Dalam tinjauan kali ini, MSCI tidak menambah konstituen baru ke MSCI Global Standard Indexes dari Indonesia. Di sisi lain, sejumlah saham justru didepak dari indeks utama, termasuk AMMN, BREN, TPIA, DSSA, CUAN, dan AMRT.
BREN dan DSSA kena sentimen HSC
Keluarnya Barito Renewables Energy (BREN) dan Dian Swastatika Sentosa (DSSA) dinilai sejalan dengan skema high shareholding concentration atau HSC yang sebelumnya sudah disorot MSCI. Kedua saham berpotensi menghadapi tekanan jual dari passive fund menjelang rebalancing efektif pada 29 Mei 2026.
Langkah ini juga dipandang sebagai penegasan bahwa MSCI masih mempertahankan pembekuan terhadap pasar Indonesia. Artinya, belum ada saham Indonesia yang masuk ke MSCI Global Standard Indexes pada review kali ini.
AMMN, TPIA, CUAN, AMRT ikut terdampak
Selain dua nama HSC tersebut, MSCI juga melakukan penghapusan terhadap AMMN, TPIA, CUAN, dan AMRT dari Global Standard Indexes. Menurut pelaku pasar, penyesuaian ini kemungkinan besar mencerminkan dampak perubahan free float yang lebih rendah, sejalan dengan penilaian MSCI atas kepemilikan di atas 1% melalui data KSEI.

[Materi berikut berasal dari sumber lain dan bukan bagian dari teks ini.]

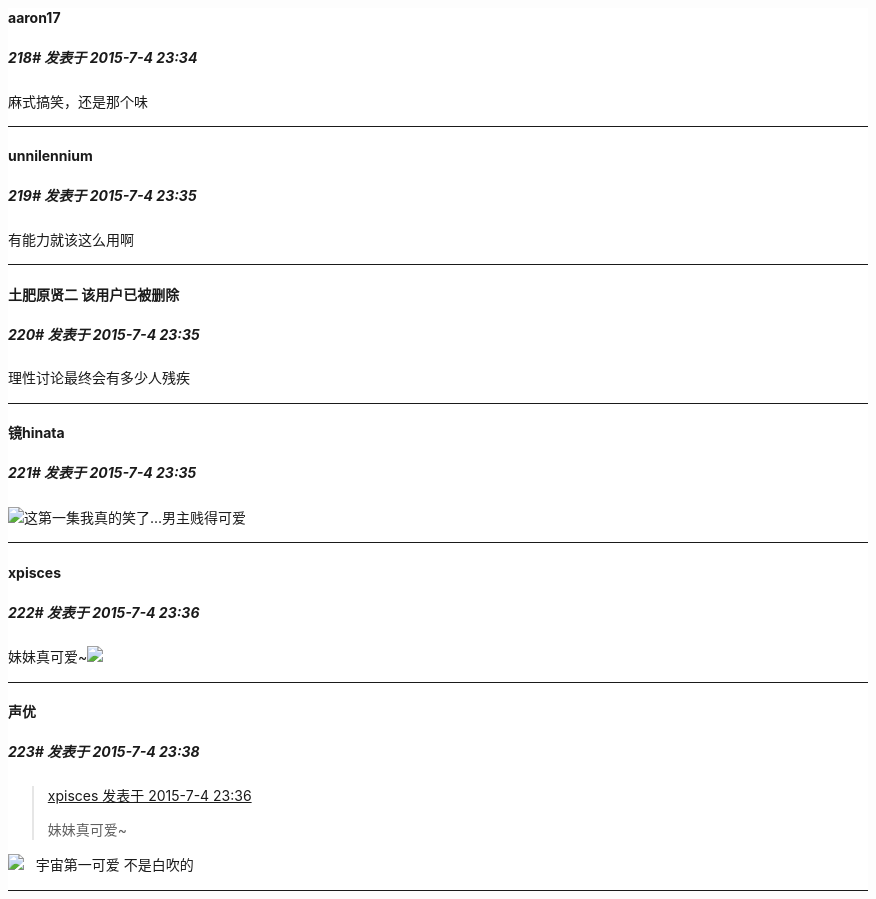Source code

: ####  aaron17  
##### 218#       发表于 2015-7-4 23:34


麻式搞笑，还是那个味


-----

####  unnilennium  
##### 219#       发表于 2015-7-4 23:35


有能力就该这么用啊


-----

####   土肥原贤二 该用户已被删除 
##### 220#       发表于 2015-7-4 23:35


理性讨论最终会有多少人残疾


-----

####  镜hinata  
##### 221#       发表于 2015-7-4 23:35


<img src="https://static.saraba1st.com/image/smiley/face/86.gif" referrerpolicy="no-referrer">这第一集我真的笑了...男主贱得可爱


-----

####  xpisces  
##### 222#       发表于 2015-7-4 23:36


妹妹真可爱~<img src="https://static.saraba1st.com/image/smiley/face/07.gif" referrerpolicy="no-referrer">


-----

####  声优  
##### 223#       发表于 2015-7-4 23:38


<blockquote><a href="httphttps://bbs.saraba1st.com/2b/forum.php?mod=redirect&amp;goto=findpost&amp;pid=29447899&amp;ptid=1080677" target="_blank">xpisces 发表于 2015-7-4 23:36</a>

妹妹真可爱~</blockquote>
<img src="https://static.saraba1st.com/image/smiley/animal/141.gif" referrerpolicy="no-referrer">   宇宙第一可爱 不是白吹的   


-----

Untuk AMRT, MSCI tidak hanya mengeluarkannya dari Global Standard, tetapi juga menempatkannya masuk ke MSCI Small Cap Indexes. Ini berarti terjadi penurunan kelas indeks, bukan sekadar penghapusan murni dari universe MSCI.
Small cap juga kena penyesuaian
Di MSCI Small Cap Indexes, AMRT masuk, namun sejumlah emiten keluar, yakni ANTM, AALI, BANK, BSDE, DSNG, SIDO, MIDI, MIKA, MSIN, TKIM, APIC, SSMS, dan TAPG. MSCI tidak mencatat perubahan pada MSCI Micro Cap Indexes untuk review kali ini.
Secara umum, pasar membaca keputusan ini sebagai kombinasi antara penegasan masalah free float dan konsentrasi kepemilikan di saham-saham tertentu. Di saat yang sama, MSCI juga belum memberi sinyal perubahan kebijakan yang bisa membuka peluang tambahan masuknya saham Indonesia dalam waktu dekat.
Fokus bergeser ke review berikutnya
Pelaku pasar kini akan menyoroti MSCI Market Accessibility Review pada Juni 2026. Review ini dipandang lebih penting karena akan memberi petunjuk apakah pembekuan terhadap pasar Indonesia masih dipertahankan atau mulai dilonggarkan pada review berikutnya di Agustus 2026.
Dua hal utama yang dicermati pasar adalah apakah pembekuan atas FIF/NOS, penambahan ke MSCI IMI, dan migrasi size-segment ke atas akan dicabut, serta apakah risiko penurunan peringkat Indonesia ke frontier market mulai benar-benar menghilang.
Market recap
Secara jangka pendek, hasil index review ini cenderung memberi tekanan pada saham-saham yang keluar dari indeks global dan menambah volatilitas di pasar. Namun untuk arah menengah, pasar tampaknya akan lebih fokus pada sinyal kebijakan MSCI berikutnya ketimbang review Mei ini semata.